| TEXT EXTRACT |
****
FAFO on GitHub

Childs has defined two “re-scope” operations. Let’s see if we can implement one of them, and if we’re glad we did.

I’ll spare you the Childs definition of these if I possibly can. Let’s take Re-Scope by Scope. Informally, given a set S of scoped elements

S = { old1new1, old2new2 }

and some set Z:

Z = { abcold1, defold2, ghiold3 }

Z.re_scope(S) will be:

{ abcnew1, defnew2 }

The operation both selects elements from Z, picking only those whose scopes are the elements of S, and renames the scopes of the selected elements to the corresponding scope from S.

Let’s write a test.

    def test_re_scope(self):
        s = XSet.from_tuples((('first', 'first_name'), ('last', 'last_name')))
        z = XSet.from_tuples((('ron', 'first'), ('jeffries', 'last'), ('serf', 'job')))
        r = z.re_scope(s)
        assert r.includes('jeffries', 'last_name')
        assert r.includes('ron', 'first_name')
        count = 0
        for _e, _s in r:
            count += 1
        assert count == 2

I expect the operation to find the first and last elements of z and rename them to first_name and _last_name. The test fails for want of the operator.

Now to write the thing. Hm, that wasn’t hard at all:

    def re_scope(self, other):
        new_tuples = []
        for e, s in self:
            for old, new in other:
                if old == s:
                    new_tuples.append((e,  new))
        return XSet.from_tuples(new_tuples)

Test is green. Commit: re-scope (by element).

Now let’s ask ourselves, selves, what would a re-scope do if the old names and new names were the same? And we answer after a little thought: it would select all the elements with those scopes out of the set and no others.

And then we’d ask ourselves, isn’t that exactly what a project operator does to each record? And again after a little thought, we would answer: you know, I think you’re right. And then we would look at project to see if we can use re_scope to do it.

    def project(self, field_selector: Self) -> Self:
        projected = [self.project_one_record(record_element, field_selector)
****
| LIST OF TASKS |
(1) In the re-scope text, copy everything from "Now to write" down to "re-scope (by element).", swapping "new_tuples" for "result_tuples".
(2) What commit message does the re-scope text record once the test turns green?
The lines after this come from a different source.
****
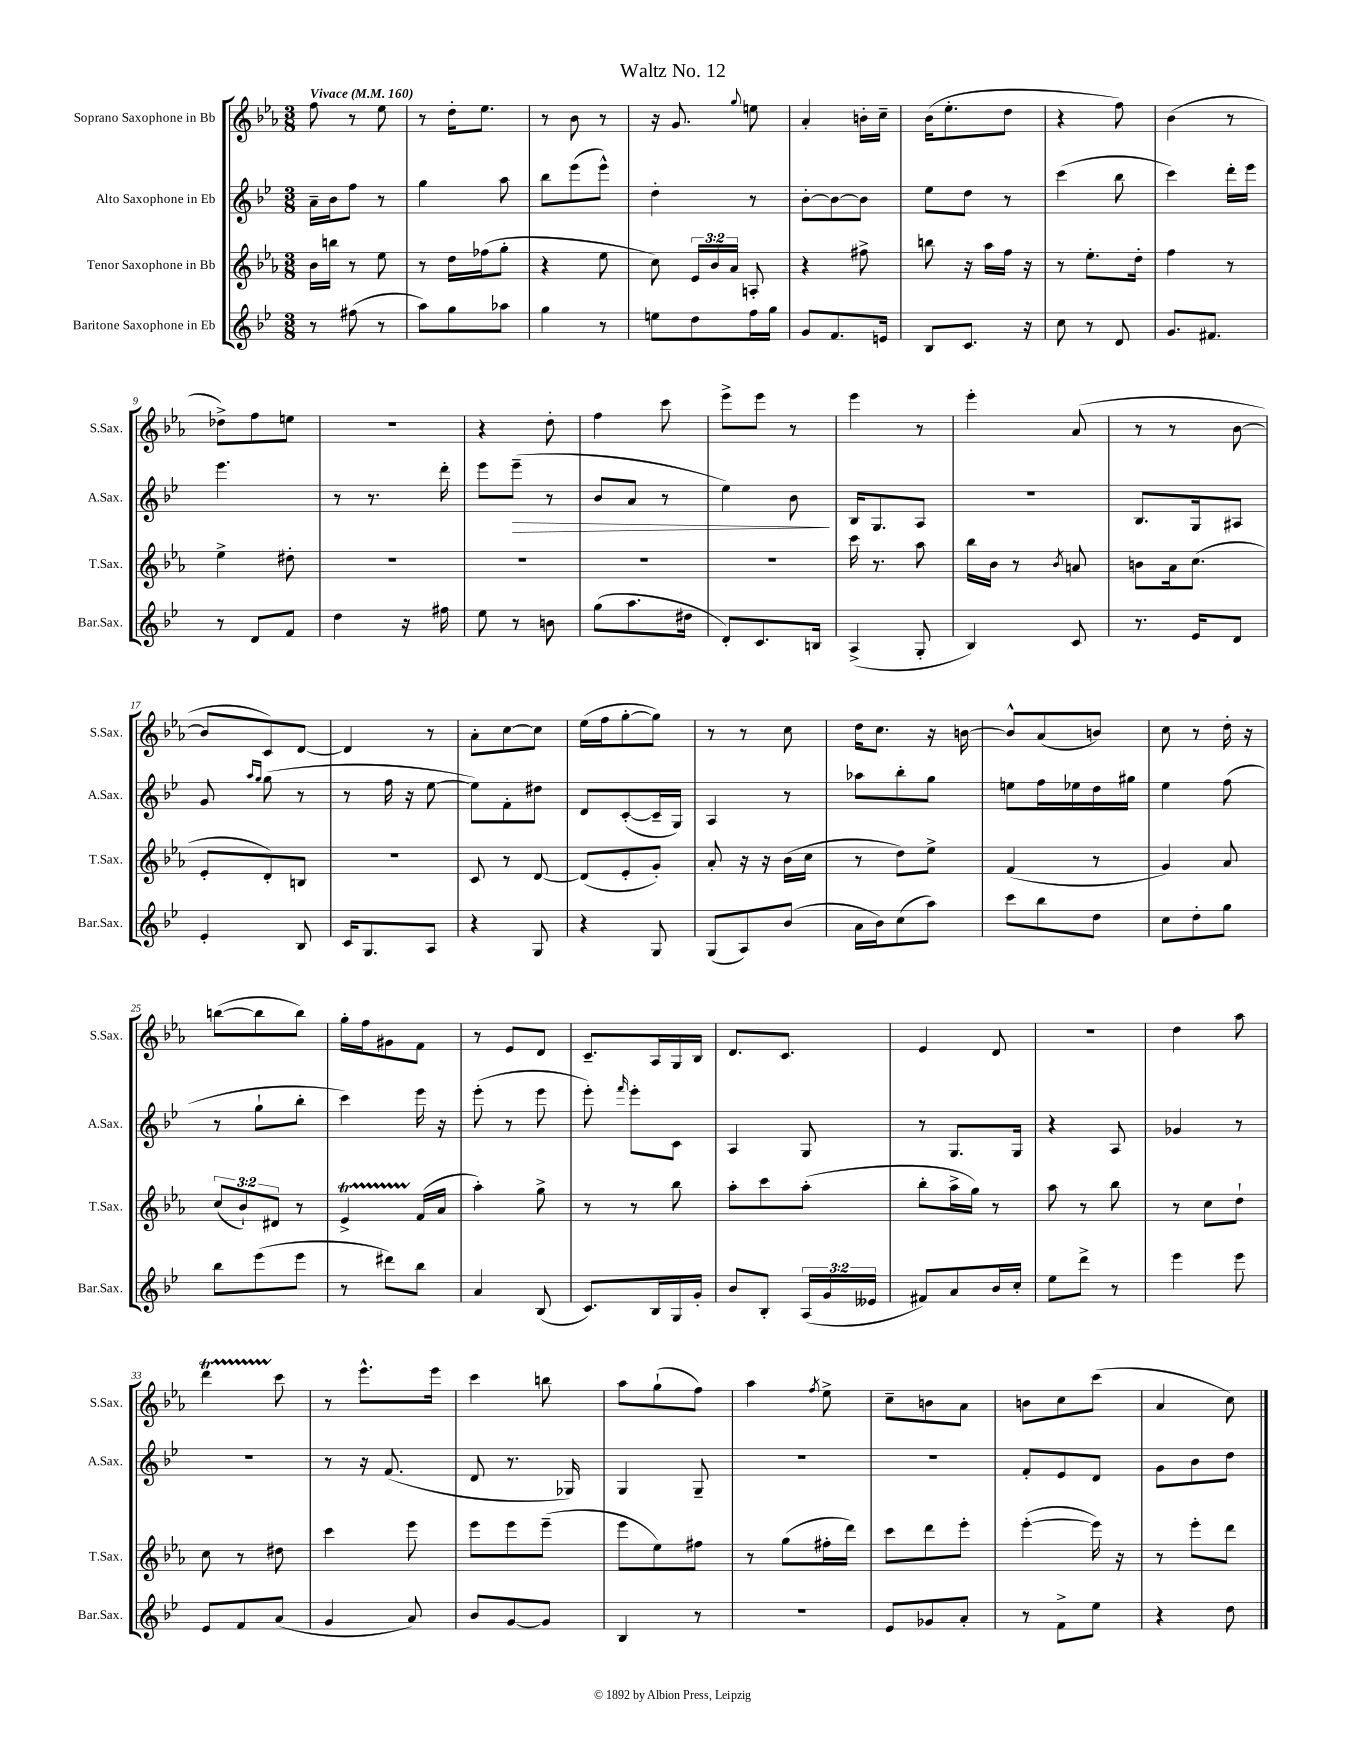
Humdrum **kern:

**kern	**kern	**kern	**dynam	**kern
*part4	*part3	*part2	*part2	*part1
*staff4	*staff3	*staff2	*staff2	*staff1
*I"Baritone Saxophone in Eb	*I"Tenor Saxophone in Bb	*I"Alto Saxophone in Eb	*	*I"Soprano Saxophone in Bb
*I'Bar.Sax.	*I'T.Sax.	*I'A.Sax.	*	*I'S.Sax.
*clefG2	*clefG2	*clefG2	*	*clefG2
*k[b-e-]	*k[b-e-a-]	*k[b-e-]	*	*k[b-e-a-]
*M3/8	*M3/8	*M3/8	*	*M3/8
*MM160	*MM160	*MM160	*	*MM160
=1	=1	=1	=1	=1
!	!	!	!	!LO:TX:a:B:t=Vivace
8r	16b-\LL	16a~\LL	.	8ff\
.	16bbn\JJ	16b-\J	.	.
(8ff#X\	8r	8ff\J	.	8r
8r	8ee-\	8r	.	8ee-\
=2	=2	=2	=2	=2
8aa\L)	8r	4gg\	.	8r
8gg\	16dd\LL	.	.	16dd'\KL
.	(16ff-X\J	.	.	8.ee-\J
8aa-X\J	8gg'\J	8aa\	.	.
=3	=3	=3	=3	=3
4gg\	4r	8bb-\L	.	8r
.	.	(8eee-\	.	8b-\
8r	8ee-\	8eee-^^\J)	.	8r
=4	=4	=4	=4	=4
8een\L	8cc\)	4dd'\	.	16r
.	.	.	.	8.g/
8dd\	24e-/LL	.	.	.
.	24b-/	.	.	.
.	24a-/JJ	.	.	.
.	.	.	.	8qqgg/
16ff\L	8An'/	8r	.	8een\
16gg\JJ	.	.	.	.
=5	=5	=5	=5	=5
8g/L	4r	[8b-'\L	.	4a-'/
8.f/	.	8b-\_	.	.
.	8ff#X^\	8b-\J]	.	16bn'\LL
16en/Jk	.	.	.	16cc~\JJ
=6	=6	=6	=6	=6
8B-/L	8bbn\	8ee-\L	.	(16b-\KL
.	.	.	.	8.ee-'\
8.c/J	16r	8dd\J	.	.
.	16aa-\LL	.	.	.
.	16ff\JJ	8r	.	8dd\J
16r	16r	.	.	.
=7	=7	=7	=7	=7
8cc\	8r	(4ccc\	.	4r
8r	8.ee-'\L	.	.	.
8d/	.	8bb-\	.	8ff\)
.	16dd'\Jk	.	.	.
=8	=8	=8	=8	=8
8.g/L	4ff\	4ccc\)	.	(4b-\
8.f#X/J	.	.	.	.
.	8r	16ddd'\LL	.	8r
.	.	16eee-\JJ	.	.
!!LO:LB:g=z
=9	=9	=9	=9	=9
8r	4ee-^\	4.eee-\	.	8dd-X^\L)
8d/L	.	.	.	8ff\
8f/J	8dd#X'\	.	.	8een\J
=10	=10	=10	=10	=10
4dd\	4.r	8r	.	4.r
.	.	8.r	.	.
16r	.	.	.	.
16ff#X\	.	16ddd'\	.	.
=11	=11	=11	=11	=11
8ee-\	4.r	8eee-\L	.	4r
!	!	!	!LO:HP:b	!
8r	.	(8eee-~\J	>	.
8bn\	.	8r	.	8dd'\
=12	=12	=12	=12	=12
(8gg\L	4.r	8b-/L	.	4ff\
8.aa\	.	8a/J	.	.
.	.	8r	.	8ccc\
16dd#X\Jk	.	.	.	.
=13	=13	=13	=13	=13
8d'/L)	4.r	4ee-\)	.	8eee-^\L
8.c/	.	.	.	8eee-\J
.	.	8b-\	.	8r
16Bn/Jk	.	.	.	.
.	.	.	]	.
=14	=14	=14	=14	=14
(4A^/	16ccc\	16B-/KL	.	4eee-\
.	8.r	8.G/	.	.
8G'/	8aa-\	8A/J	.	8r
=15	=15	=15	=15	=15
4B-/)	16bb-\LL	4.r	.	4eee-'\
.	16b-\JJ	.	.	.
.	8r	.	.	.
.	8qb-/	.	.	.
8c/	8an/	.	.	(8a-/
=16	=16	=16	=16	=16
8.r	8bn\L	8.B-/L	.	8r
.	16a-\k	.	.	8r
16e-/KL	(8.cc\J	16G/k	.	.
8d/J	.	8A#X/J	.	[8b-\
!!LO:LB:g=z
=17	=17	=17	=17	=17
4e-'/	8e-'/L	8g/	.	8b-/L]
.	.	16qqaa/LL	.	.
.	.	16qqgg/JJ	.	.
.	8d'/)	(8gg\	.	8c/)
8B-/	8Bn/J	8r	.	[8d/J
=18	=18	=18	=18	=18
16c/KL	4.r	8r	.	4d/]
8.G/	.	.	.	.
.	.	16ff\	.	.
.	.	16r	.	.
8A/J	.	[8ee-\	.	8r
=19	=19	=19	=19	=19
4r	8c/	8ee-\L])	.	8a-'\L
.	8r	8f'\	.	[8cc\
8G/	[8d/	8dd#X\J	.	8cc\J]
=20	=20	=20	=20	=20
4r	(8d/L]	8d/L	.	(16ee-\LL
.	.	.	.	16ff\J
.	8e-'/	([8c'/	.	[8gg'\
8G/	8g'/J)	16c~/L]	.	8gg\J])
.	.	16G/JJ)	.	.
=21	=21	=21	=21	=21
(8G/L	8a-'/	4A/	.	8r
8A/)	16r	.	.	8r
.	16r	.	.	.
(8b-/J	(16b-\LL	8r	.	8cc\
.	16cc\JJ	.	.	.
=22	=22	=22	=22	=22
16a\LL	8r	8aa-X\L	.	16dd\KL
16b-\J)	.	.	.	8.cc\J
(8cc\	8dd\L)	8bb-'\	.	.
8aa\J)	8ee-^\J	8gg\J	.	16r
.	.	.	.	[16bn\
=23	=23	=23	=23	=23
8ccc\L	(4f/	8een\L	.	8b^^/L]
8bb-\	.	16ff\L	.	(8a-/
.	.	16ee-X\	.	.
8dd\J	8r	16dd\	.	8bn/J)
.	.	16gg#X\JJ	.	.
=24	=24	=24	=24	=24
8cc\L	4g/)	4ee-\	.	8cc\
8dd'\	.	.	.	8r
8gg\J	8a-/	(8ff\	.	16dd'\
.	.	.	.	16r
!!LO:LB:g=z
=25	=25	=25	=25	=25
8bb-\L	(12cc/L	8r	.	([8bbn\L
.	12b-`/)	.	.	.
(8eee-\	.	8gg`\L	.	8bb\]
.	12d#X/J	.	.	.
8eee-\J	8r	8bb-'\J	.	8bb\J)
=26	=26	=26	=26	=26
8r	4e-T^/	4ccc\)	.	16gg'\LL
.	.	.	.	16ff\J
8ddd#X\L)	.	.	.	8g#X\
8bb-\J	(16f/LL	16eee-\	.	8f\J
.	16a-/JJ	16r	.	.
=27	=27	=27	=27	=27
4a/	4aa-'\)	(8eee-'\	.	8r
.	.	8r	.	8e-/L
(8B-/	8gg^\	8eee-\	.	8d/J
=28	=28	=28	=28	=28
8.c/L)	8r	8eee-'\)	.	8.c~/L
.	.	16qqfff/	.	.
.	8r	8eee-'\L	.	.
16B-/L	.	.	.	16A-/L
16G/	8bb-\	8c\J	.	16G/
16g'/JJ	.	.	.	16B-/JJ
=29	=29	=29	=29	=29
8b-/L	8aa-'\L	4A/	.	8.d/L
8B-'/J	8ccc\	.	.	.
.	.	.	.	8.c/J
(24A/LL	(8aa-'\J	8G/	.	.
24g/	.	.	.	.
24e--X/JJ	.	.	.	.
=30	=30	=30	=30	=30
8f#X/L)	8bb-'\L	8r	.	4e-/
8a/	16aa-^\L	8.G/L	.	.
.	16gg\JJ)	.	.	.
16b-/L	8r	.	.	8d/
16cc'/JJ	.	16G/Jk	.	.
=31	=31	=31	=31	=31
8ee-\L	8aa-\	4r	.	4.r
8ddd^\J	8r	.	.	.
8r	8bb-\	8A/	.	.
=32	=32	=32	=32	=32
4eee-\	8r	4g-X/	.	4dd\
.	8cc\L	.	.	.
8eee-\	8dd`\J	8r	.	8aa-\
!!LO:LB:g=z
=33	=33	=33	=33	=33
8e-/L	8cc\	4.r	.	4dddt\
8f/	8r	.	.	.
(8a/J	8dd#X\	.	.	8ccc\
=34	=34	=34	=34	=34
4g/	4ccc\	8r	.	8r
.	.	16r	.	8.eee-^^\L
.	.	(8.f/	.	.
8a/)	8eee-\	.	.	.
.	.	.	.	16eee-\Jk
=35	=35	=35	=35	=35
8b-/L	8eee-\L	8d/	.	4ccc\
[8g/	8eee-\	8.r	.	.
8g/J]	(8eee-~\J	.	.	8bbn\
.	.	16G-X/)	.	.
=36	=36	=36	=36	=36
4B-/	8eee-\L	4G/	.	8aa-\L
.	8ee-\)	.	.	(8gg`\
8r	8ff#X\J	8G~/	.	8ff\J)
=37	=37	=37	=37	=37
4.r	8r	4.r	.	4aa-\
.	(8gg\L	.	.	.
.	.	.	.	8qff/
.	16ff#X'\L	.	.	8ee-^\
.	16ddd\JJ)	.	.	.
=38	=38	=38	=38	=38
8e-/L	8ccc\L	4.r	.	8cc~\L
8g-X/	8ddd\	.	.	8bn\
8a'/J	8eee-'\J	.	.	8a-\J
=39	=39	=39	=39	=39
8r	([4eee-'\	8f'/L	.	8bn\L
8f^\L	.	8e-/	.	8cc\
8ee-\J	16eee-\])	8d/J	.	(8ccc\J
.	16r	.	.	.
=40	=40	=40	=40	=40
4r	8r	8g\L	.	4a-/
.	8eee-'\L	8b-\	.	.
8dd\	8ddd\J	8dd\J	.	8cc\)
==	==	==	==	==
*-	*-	*-	*-	*-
****
| LIST OF SOLUTIONS |
(1)
Now to write the thing. Hm, that wasn’t hard at all:

    def re_scope(self, other):
        result_tuples = []
        for e, s in self:
            for old, new in other:
                if old == s:
                    result_tuples.append((e,  new))
        return XSet.from_tuples(result_tuples)

Test is green. Commit: re-scope (by element).

(2) re-scope (by element)